Search the listing below for the string "hand" and copy every line where it occurs.

### Record excerpts:
========================

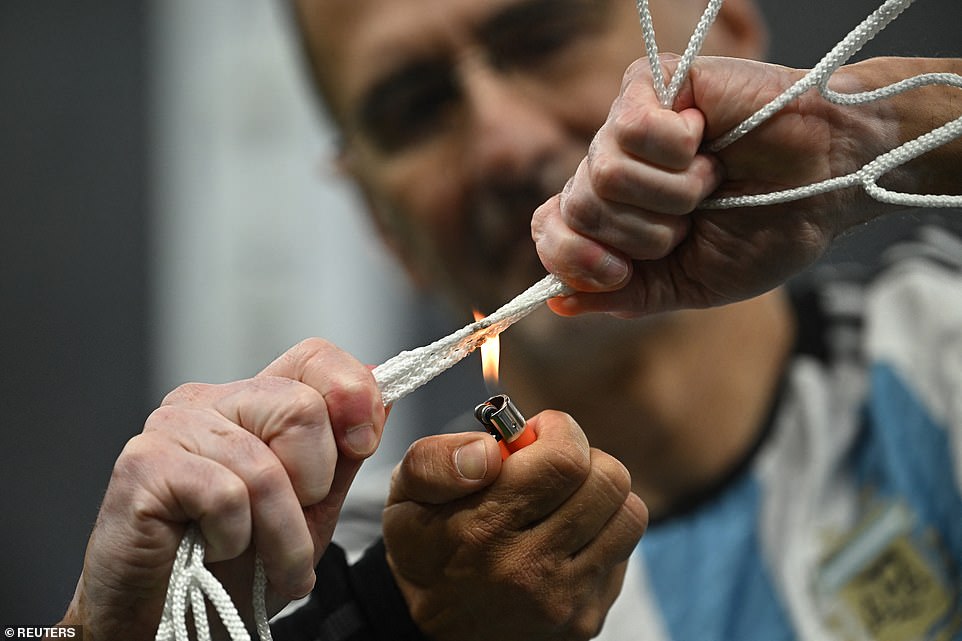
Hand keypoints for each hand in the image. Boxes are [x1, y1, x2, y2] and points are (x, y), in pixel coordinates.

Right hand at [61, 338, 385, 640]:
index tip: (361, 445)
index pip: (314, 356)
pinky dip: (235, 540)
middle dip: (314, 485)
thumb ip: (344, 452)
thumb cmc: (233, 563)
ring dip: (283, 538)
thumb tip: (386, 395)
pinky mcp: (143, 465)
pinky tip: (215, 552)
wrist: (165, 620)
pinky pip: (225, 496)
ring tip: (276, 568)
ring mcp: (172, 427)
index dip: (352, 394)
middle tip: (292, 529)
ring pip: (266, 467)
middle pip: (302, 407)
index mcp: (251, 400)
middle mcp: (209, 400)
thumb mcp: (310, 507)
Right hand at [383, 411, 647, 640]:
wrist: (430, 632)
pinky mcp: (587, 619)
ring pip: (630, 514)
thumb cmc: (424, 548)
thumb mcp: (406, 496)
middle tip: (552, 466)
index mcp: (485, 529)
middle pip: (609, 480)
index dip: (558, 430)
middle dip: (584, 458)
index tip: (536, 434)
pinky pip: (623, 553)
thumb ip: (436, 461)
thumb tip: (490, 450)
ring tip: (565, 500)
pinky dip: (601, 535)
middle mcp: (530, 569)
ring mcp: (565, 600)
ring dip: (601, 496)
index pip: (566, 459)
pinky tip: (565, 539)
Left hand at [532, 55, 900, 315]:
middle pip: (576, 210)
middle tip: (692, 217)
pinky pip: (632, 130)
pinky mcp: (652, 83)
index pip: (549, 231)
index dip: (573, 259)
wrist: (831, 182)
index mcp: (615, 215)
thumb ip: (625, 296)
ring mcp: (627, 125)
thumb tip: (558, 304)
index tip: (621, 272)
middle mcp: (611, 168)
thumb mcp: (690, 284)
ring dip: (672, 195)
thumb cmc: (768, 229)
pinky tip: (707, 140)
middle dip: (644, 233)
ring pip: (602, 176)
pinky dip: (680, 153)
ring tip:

========================

### Result below:
Hand keypoints for each hand in the image. Boxes are [x1, y1, x2, y2] and points are (x, y), in pixel coordinates.
Right hand at [61, 338, 385, 640]:
Right hand at [383, 411, 647, 640]:
Left hand at [532, 55, 900, 315]:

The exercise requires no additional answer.